A super-potent combination of a
bomb cyclone and Pineapple Express atmospheric river has the nation's most populous state on its highest level of emergency alert as the National Weather Service (NWS) said Wednesday that "a major storm and atmospheric river is poised to impact California today and Thursday with heavy to excessive rainfall, flooding with debris flows and landslides near recent burn scar areas, heavy mountain snow, and high winds."
"To put it simply, this will likely be one of the most impactful systems on a widespread scale that this meteorologist has seen in a long while."
"To put it simply, " an NWS forecaster said, "this will likely be one of the most impactful systems on a widespread scale that this meteorologist has seen in a long while."
"The impacts will include widespread flooding, roads washing out, hillside collapsing, trees down (potentially full groves), widespread power outages, immediate disruption to commerce, and the worst of all, likely loss of human life," the forecaster continued. "This is truly a brutal system that we are looking at and needs to be taken seriously."
Daniel Swain, a climate scientist at the University of California, Los Angeles (UCLA),
told the Los Angeles Times that "the main reason why this storm is going to have a larger impact than it would have had if it had happened two or three weeks ago is that it's rained a lot in Northern California already recently, so everything's really saturated."
More than five inches of rain
inundated San Francisco on Saturday alone—the city's second-wettest day ever logged in over 170 years of record-keeping.
"There's already active river flooding with levee breaks in Sacramento County, so that's the stage for something pretty intense coming in," Swain added, referring to last week's
deadly storm. "It's this progression and sequencing that's a big part of what's going on."
Experts have voiced concern that Wednesday's storm is coming so quickly after last week's atmospheric river.
As the
Los Angeles Times notes:
Compounding moisture isn't the only cause for concern. Areas that have been burned by California's wildfires are also susceptible to crashing torrents of mud, rocks, and other debris because of a lack of vegetation to help anchor the soil, said Chris Field, director of Stanford University's Woods Institute for the Environment.
"In general, there's a strong relationship between areas that are burned in wildfires and debris flow in the year following when there's heavy rain," he said. "And there's every reason to think that we will see more debris flows when we have the series of storms we're seeing now."
In fact, one recent study out of UCLA found that in areas where more than a fifth of the forest had burned, stream flow increased by an average of 30% for six years after the fire, contributing to increased erosion, flooding, and other hazards.
Furthermore, years of drought in California have caused
record levels of arboreal mortality in forests as well as in urban areas, with dead trees posing a hazard to people, homes, and power lines during high winds.
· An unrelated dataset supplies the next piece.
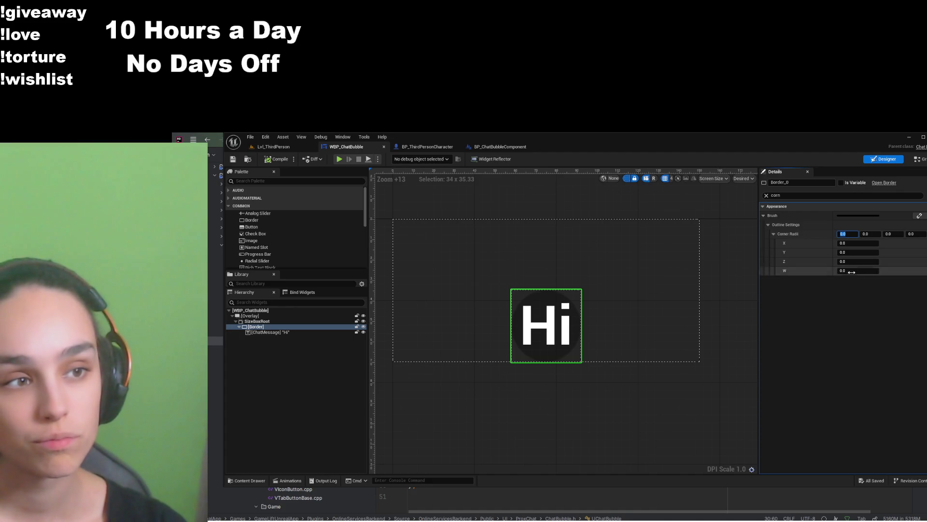
{"action": "left_click", "coordinate": [285, 333]}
While rainfall is desperately needed in a drought-ravaged state whose
10 largest reservoirs are anywhere from about one-third to three-quarters below capacity, experts say the current barrage of storms could be as much of a curse as a blessing.
"They're two sides of the same coin: They can be extremely beneficial because they bring so much of California's water supply to the state or they can also be drought busters," Scripps Institute of Oceanography climate scientist Julie Kalansky
toldCNN. "But when the duration becomes too long, they become too strong, they come back-to-back, and the landscape doesn't get an opportunity to absorb all the rain, it can lead to this flooding."
UCLA's Swain said that the winter deluge will benefit California in the short term, but that it would take far more than just one unusually wet year to end the drought.
"In a warming climate, the severity of droughts in places like the Southwest and California are being driven by increasing evaporative demand," he told
CNN. "Essentially, the atmosphere is requiring more water as temperatures rise, so you'd actually need more precipitation than you used to have to balance that out—and we're not necessarily seeing more precipitation than we used to."